I'd take a lesson at each maybe? Actually, I wouldn't take one at the first barn (windmill) that charges $75 for an assessment, but the other two. It's hard to compare otherwise. You might also think about how much you want to show since the prices at NTEC were nearly $400 before you pay entry and class fees. Maybe Treeline is better or maybe that's normal?


----------



## B3llatrix (Oct 31, 2013)

Viranh said:


> I'd take a lesson at each maybe? Actually, I wouldn't take one at the first barn (windmill) that charges $75 for an assessment, but the other two. It's hard to compare otherwise. You might also think about how much you want to show since the prices at NTEC were nearly $400 before you pay entry and class fees. Maybe Treeline is better or maybe that's normal?


I would like to take a lesson at each but problem is, my parents don't think hobbies are all that important and won't keep taking me place to place just to try some place out. So I kinda have to choose one and stick with it I don't think I will go for windmill be aide they don't jump correctly. Ntec I probably won't since show fees are so high... I will call treeline tomorrow and see what they charge for everything...
_Posted via Mobile Device_


----------



## ~*~anebel~*~ (Aug 21, 2008)

Those fees seem quite normal?? Where I am at board at a decent place STARTS at $700/mo and I pay well over that for full service board.

$70 for a 1 hr private lesson is quite standard. And use of horse, if it's a schoolie, you bet it's going to be at least $100/day plus travel/upkeep/hay/etc...
The first place looks geared towards beginners and eventing, the second and third places looks geared towards h/j. But the prices are pretty normal for a competitive barn.


----------



## Viranh (Apr 7, 2013)

Anebel, I'm glad I don't live where you do!! I knew what city board prices were like, but I didn't realize that a single horse show on a schoolie would cost almost what I paid for my horse (when you count entry/class/stall fees). :shock: So glad I have my own horse and trailer. 

Anyway, OP, the show rates are what they are in your area, so maybe call and talk to both trainers so you can make sure you'll work well together.


----------



## Saskia (Aug 26, 2009)

Tell your parents Treeline is cheaper (if it is) but you'd like to give NTEC a go too, and they have a free lesson coupon on their webpage so it's a free try.

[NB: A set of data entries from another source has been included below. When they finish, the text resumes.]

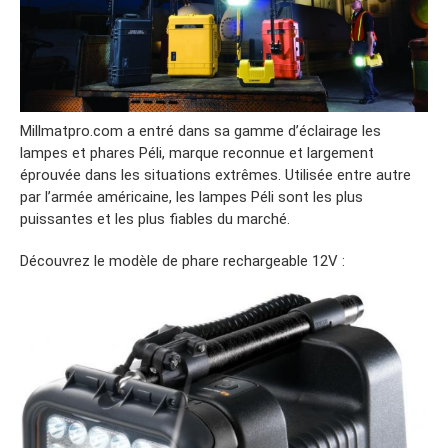
Millmatpro.com a entré dans sa gamme d’éclairage les
lampes et phares Péli, marque reconnue et largement
éprouvée dans les situations extrêmes. Utilisée entre autre
par l’armée américaine, les lampes Péli sont les plus
puissantes et les plus fiables du marché.
Découvrez le modèle de phare rechargeable 12V :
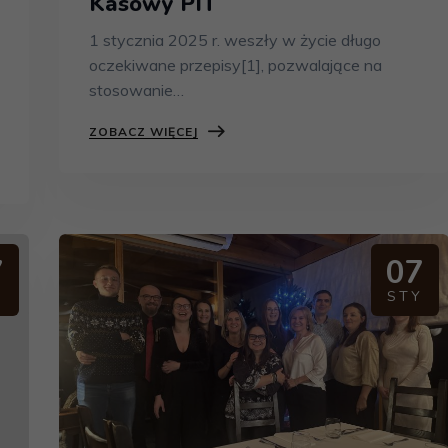
Kasowy PIT
1 stycznia 2025 r. weszły w życie długo
oczekiwane przepisy[1], pozwalające na
stosowanie…
ZOBACZ WIĘCEJ
7
07
Y
STY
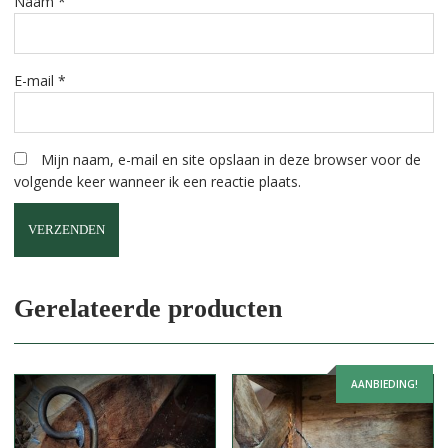
Naam
*
E-mail
*
Mijn naam, e-mail en site opslaan in deze browser voor de
volgende keer wanneer ik een reactie plaats.
A
l
Gerelateerde producten
t
e
r
AANBIEDING!
n
a
t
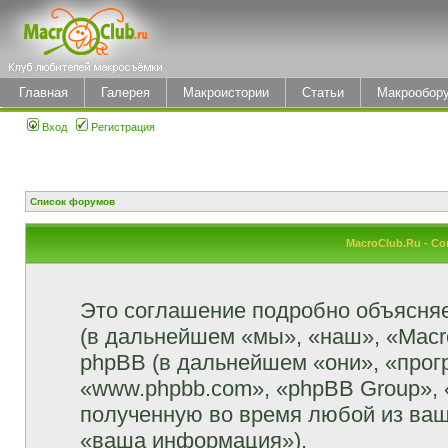
Главная
Галерея
Макроистории
Статьи
Макрообор
Вход
Регистрация
Список форумов
MacroClub.Ru - С
Это соглашение подробно объясняет
(в дальнейшем «мы», «наш», «MacroCl
phpBB (в дальнейшем «они», «прог
«www.phpbb.com», «phpBB Group»,
полученную во время любой из ваш
«ваша информация»).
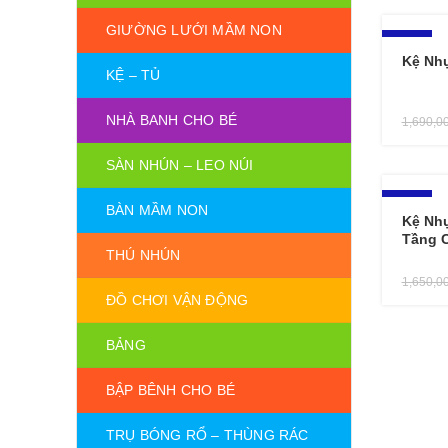
GIƯỜNG LƯỚI MẦM NON
-8%
Kệ Nh
KỆ – TỦ
NHÀ BANH CHO BÉ
1,690,0
SÀN NHÚN – LEO NÚI
-6%
BÀN MẦM NON
Kệ Nh
Tầng 
THÚ NHÚN
1,650,0
ĐỒ CHƠI VẬN ĐỘNG
BẢNG
BẬP BÊNH CHO BÉ
TRỤ BÓNG RỔ – THÙNG RÁC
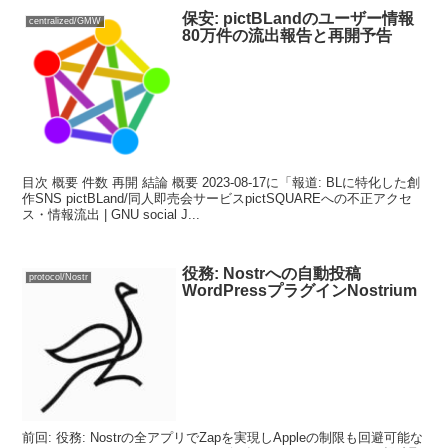
保安: pictBLandのユーザー情報
centralized/GMW
80万件の流出報告と再開予告
目次 概要 件数 再開 結論 概要 2023-08-17に「報道: BLに特化した創
作SNS pictBLand/同人即売会サービスpictSQUAREへの不正アクセ
ス・情報流出 | GNU social J...
役務: Nostrへの自動投稿
protocol/Nostr
WordPressプラグインNostrium
前回: 役務: Nostrの全アプリでZapを実現しAppleの制限も回避可能な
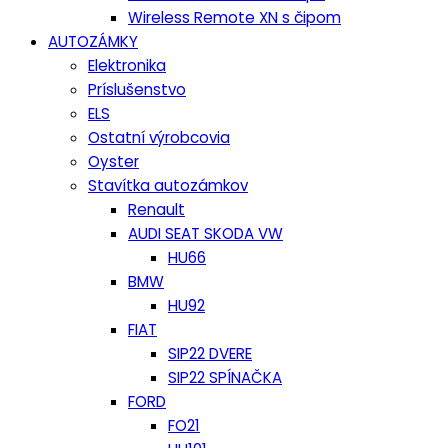
Wireless Remote XN s čipom
AUTOZÁMKY
Elektronika
Príslušenstvo
ELS
Ostatní výrobcovia
Oyster
Stavítka autozámkov
Renault
AUDI SEAT SKODA VW
HU66
BMW
HU92
FIAT
SIP22 DVERE
SIP22 SPÍNAČKA
FORD
FO21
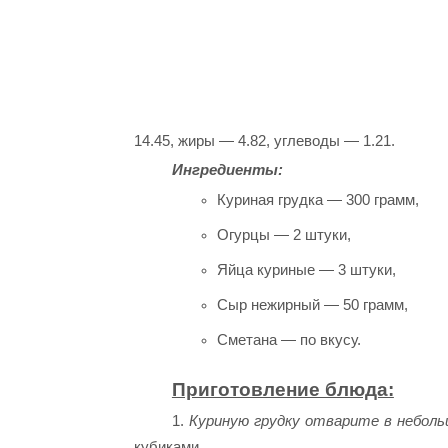
14.45, жиры — 4.82, углеводы — 1.21.
Ингредиенты:
Куриная грудка — 300 грамм,
Огурцы — 2 штуки,
Яйца куриные — 3 штуки,
Сыр нежирный — 50 грамм,
Сметана — по вкусу.
Приготовление блюда:
1.
Куриную грудку отварите в неболь
кубиками.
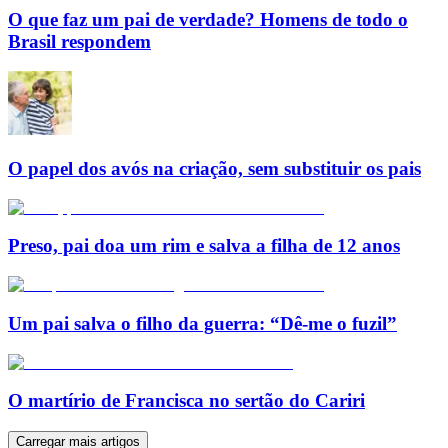
O que faz um pai de verdade? Homens de todo o
Brasil respondem
O papel dos avós na criação, sem substituir os pais
Preso, pai doa um rim e salva a filha de 12 anos
Um pai salva o filho da guerra: “Dê-me o fuzil”
O martírio de Francisca no sertão do Cariri
Carregar mais artigos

Parents love free things. 

I like the look of NTEC's riding more. Their show costs aren't cheap, but I don't think they're too high. Like $75 a day horse hire isn't too bad (IMO). Transport $100... well what do you expect really? You're not just paying for petrol, but use of the car/float and the time of whoever is driving. If I paid someone to drive my horse anywhere I'd be looking at that as minimum, when you put in time and fuel. 

Saying all that, I think a "feel" of a place can be very important too, and Treeline to me sounds like it might be a bit more relaxed. 

It really would be best to check them both out and decide where you would be most comfortable.


----------



## beverleyy (Oct 26, 2011)

I think even if you are not able to take a trial lesson at each, you should at the very least go meet with the coaches and tour the barns, and see if you can meet the other students and sit in on a few lessons. That way you can at least get a feel for how things are done before you chose a place to start lessoning at. =)


----------



## B3llatrix (Oct 31, 2013)

So I am almost positive that I will be going to NTEC. I contacted an old friend of mine who helped me with horse riding decisions before. So went to NTEC as a child before she moved farther away from it. Its one of the best stables in all of Texas! The lesson prices are pretty good so Im pretty sure I will like it there. Hopefully I can sign up soon!


----------



## Cynical25 (Mar 7, 2013)

Welcome, fellow Dallas-ite! I'd highly recommend visiting any stable you're considering. Meet the people, see how the horses and facilities are cared for. If you can swing a lesson or two at each, try it. You may mesh with one instructor over another.

Full care in Dallas with the bare minimum in amenities starts at $400/mo, $550-800 if there is an an indoor arena. Lessons with a high level instructor will be $45-90/hr unless you buy a package.


----------